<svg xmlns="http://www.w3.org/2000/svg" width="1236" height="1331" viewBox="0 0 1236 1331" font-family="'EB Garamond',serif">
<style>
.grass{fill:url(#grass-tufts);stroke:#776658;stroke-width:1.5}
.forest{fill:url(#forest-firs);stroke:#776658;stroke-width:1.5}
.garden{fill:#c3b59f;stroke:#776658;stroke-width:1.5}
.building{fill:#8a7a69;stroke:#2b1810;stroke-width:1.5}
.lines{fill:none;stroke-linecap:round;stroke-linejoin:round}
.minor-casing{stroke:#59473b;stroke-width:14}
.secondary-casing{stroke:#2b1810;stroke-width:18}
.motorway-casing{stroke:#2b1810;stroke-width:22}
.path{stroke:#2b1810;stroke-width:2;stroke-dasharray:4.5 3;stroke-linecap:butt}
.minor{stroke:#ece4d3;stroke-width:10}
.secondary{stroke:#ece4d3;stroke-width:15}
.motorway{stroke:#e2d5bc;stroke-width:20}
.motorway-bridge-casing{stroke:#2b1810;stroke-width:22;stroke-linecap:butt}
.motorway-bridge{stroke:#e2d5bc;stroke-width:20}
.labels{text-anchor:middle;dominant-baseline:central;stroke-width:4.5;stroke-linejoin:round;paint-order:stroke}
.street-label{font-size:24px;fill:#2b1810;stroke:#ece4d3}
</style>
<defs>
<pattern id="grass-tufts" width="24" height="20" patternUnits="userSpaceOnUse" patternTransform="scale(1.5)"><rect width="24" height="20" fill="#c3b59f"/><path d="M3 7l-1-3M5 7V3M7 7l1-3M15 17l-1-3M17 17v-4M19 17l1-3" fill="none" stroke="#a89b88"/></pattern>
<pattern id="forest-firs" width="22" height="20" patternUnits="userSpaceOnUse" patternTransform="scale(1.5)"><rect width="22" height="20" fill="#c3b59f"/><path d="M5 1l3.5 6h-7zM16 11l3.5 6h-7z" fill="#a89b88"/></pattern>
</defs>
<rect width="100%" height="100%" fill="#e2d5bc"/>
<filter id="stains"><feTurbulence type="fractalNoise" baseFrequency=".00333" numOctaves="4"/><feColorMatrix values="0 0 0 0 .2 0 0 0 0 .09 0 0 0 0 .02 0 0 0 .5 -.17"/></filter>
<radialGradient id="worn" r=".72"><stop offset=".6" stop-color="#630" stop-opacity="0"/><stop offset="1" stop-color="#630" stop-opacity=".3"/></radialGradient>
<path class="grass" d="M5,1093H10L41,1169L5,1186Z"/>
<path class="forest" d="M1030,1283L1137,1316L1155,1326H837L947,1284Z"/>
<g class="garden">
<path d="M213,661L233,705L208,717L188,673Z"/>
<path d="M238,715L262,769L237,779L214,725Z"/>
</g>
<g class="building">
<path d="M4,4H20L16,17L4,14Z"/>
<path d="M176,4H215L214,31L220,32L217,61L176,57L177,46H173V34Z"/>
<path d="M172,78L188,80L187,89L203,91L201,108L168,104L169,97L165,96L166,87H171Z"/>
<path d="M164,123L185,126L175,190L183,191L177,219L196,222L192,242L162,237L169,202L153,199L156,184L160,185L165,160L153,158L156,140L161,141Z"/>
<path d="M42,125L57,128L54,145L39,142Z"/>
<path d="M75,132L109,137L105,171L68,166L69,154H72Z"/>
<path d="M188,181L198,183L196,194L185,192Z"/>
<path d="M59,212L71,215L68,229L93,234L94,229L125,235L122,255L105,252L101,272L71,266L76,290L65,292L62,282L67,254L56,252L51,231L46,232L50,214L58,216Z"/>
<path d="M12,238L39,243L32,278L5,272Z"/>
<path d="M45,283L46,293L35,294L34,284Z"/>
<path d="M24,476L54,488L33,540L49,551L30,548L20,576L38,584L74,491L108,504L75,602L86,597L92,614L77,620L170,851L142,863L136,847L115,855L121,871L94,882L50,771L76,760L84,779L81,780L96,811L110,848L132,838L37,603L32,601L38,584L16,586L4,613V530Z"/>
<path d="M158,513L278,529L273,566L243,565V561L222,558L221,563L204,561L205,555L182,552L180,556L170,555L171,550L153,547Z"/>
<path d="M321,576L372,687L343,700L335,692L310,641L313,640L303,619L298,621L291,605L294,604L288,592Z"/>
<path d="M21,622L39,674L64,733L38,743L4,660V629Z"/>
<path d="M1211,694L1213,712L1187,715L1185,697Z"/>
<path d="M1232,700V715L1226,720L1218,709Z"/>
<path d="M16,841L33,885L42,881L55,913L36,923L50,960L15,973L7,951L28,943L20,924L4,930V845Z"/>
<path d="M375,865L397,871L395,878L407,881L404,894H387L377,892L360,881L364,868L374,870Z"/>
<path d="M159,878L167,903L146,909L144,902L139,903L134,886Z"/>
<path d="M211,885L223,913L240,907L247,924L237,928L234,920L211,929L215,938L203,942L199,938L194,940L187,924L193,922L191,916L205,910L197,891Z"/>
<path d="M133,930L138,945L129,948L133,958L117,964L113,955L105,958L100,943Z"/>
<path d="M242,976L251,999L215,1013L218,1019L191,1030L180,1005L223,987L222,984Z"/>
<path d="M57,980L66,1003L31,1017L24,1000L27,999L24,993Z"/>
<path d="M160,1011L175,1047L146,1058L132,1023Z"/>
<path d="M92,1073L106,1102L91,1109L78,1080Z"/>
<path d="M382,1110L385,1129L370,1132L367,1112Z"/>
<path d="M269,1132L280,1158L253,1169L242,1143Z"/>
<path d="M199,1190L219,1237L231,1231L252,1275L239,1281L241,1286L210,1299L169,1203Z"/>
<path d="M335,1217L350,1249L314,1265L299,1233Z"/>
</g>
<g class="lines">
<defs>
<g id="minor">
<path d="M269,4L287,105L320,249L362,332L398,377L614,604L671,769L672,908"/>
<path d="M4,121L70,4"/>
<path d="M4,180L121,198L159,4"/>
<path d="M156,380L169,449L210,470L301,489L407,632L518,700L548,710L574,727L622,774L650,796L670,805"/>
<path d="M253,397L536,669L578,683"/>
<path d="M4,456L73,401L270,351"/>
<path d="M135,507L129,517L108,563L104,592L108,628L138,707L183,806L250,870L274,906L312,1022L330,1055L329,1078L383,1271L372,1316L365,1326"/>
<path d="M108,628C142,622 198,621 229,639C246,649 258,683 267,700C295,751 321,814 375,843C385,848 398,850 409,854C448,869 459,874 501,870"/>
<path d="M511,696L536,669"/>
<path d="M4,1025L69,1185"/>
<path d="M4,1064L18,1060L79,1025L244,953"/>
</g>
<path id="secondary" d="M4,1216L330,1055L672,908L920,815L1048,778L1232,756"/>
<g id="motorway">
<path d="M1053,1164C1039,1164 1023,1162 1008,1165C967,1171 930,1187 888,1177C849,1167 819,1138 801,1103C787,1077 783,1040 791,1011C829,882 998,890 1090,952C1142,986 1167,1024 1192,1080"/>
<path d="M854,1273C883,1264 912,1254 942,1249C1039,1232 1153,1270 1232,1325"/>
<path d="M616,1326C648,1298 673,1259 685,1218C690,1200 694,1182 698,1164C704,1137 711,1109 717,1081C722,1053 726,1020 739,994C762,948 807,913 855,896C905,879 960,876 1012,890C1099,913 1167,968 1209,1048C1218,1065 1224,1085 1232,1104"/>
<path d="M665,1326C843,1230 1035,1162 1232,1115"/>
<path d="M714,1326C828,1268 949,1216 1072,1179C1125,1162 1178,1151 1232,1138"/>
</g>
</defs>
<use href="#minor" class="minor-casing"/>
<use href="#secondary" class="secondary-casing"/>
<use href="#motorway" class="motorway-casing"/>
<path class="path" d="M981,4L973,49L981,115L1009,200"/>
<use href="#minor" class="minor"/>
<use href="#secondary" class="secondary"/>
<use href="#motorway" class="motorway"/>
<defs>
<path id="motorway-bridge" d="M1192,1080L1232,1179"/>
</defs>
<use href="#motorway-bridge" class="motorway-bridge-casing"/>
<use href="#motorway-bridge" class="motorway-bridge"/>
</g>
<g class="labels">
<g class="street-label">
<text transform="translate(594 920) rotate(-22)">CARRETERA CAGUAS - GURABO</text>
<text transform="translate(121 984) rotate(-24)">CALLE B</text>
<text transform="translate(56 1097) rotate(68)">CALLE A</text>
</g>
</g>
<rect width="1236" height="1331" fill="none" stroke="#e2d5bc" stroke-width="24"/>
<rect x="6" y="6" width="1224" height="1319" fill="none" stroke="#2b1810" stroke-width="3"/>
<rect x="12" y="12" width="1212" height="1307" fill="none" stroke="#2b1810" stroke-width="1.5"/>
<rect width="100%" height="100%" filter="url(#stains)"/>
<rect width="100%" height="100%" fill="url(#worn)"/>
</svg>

==============================

### Problem requirements
For each line of the listing that holds the word "lines", show that line.

### Task solution
.lines{fill:none;stroke-linecap:round;stroke-linejoin:round}
<g class="lines">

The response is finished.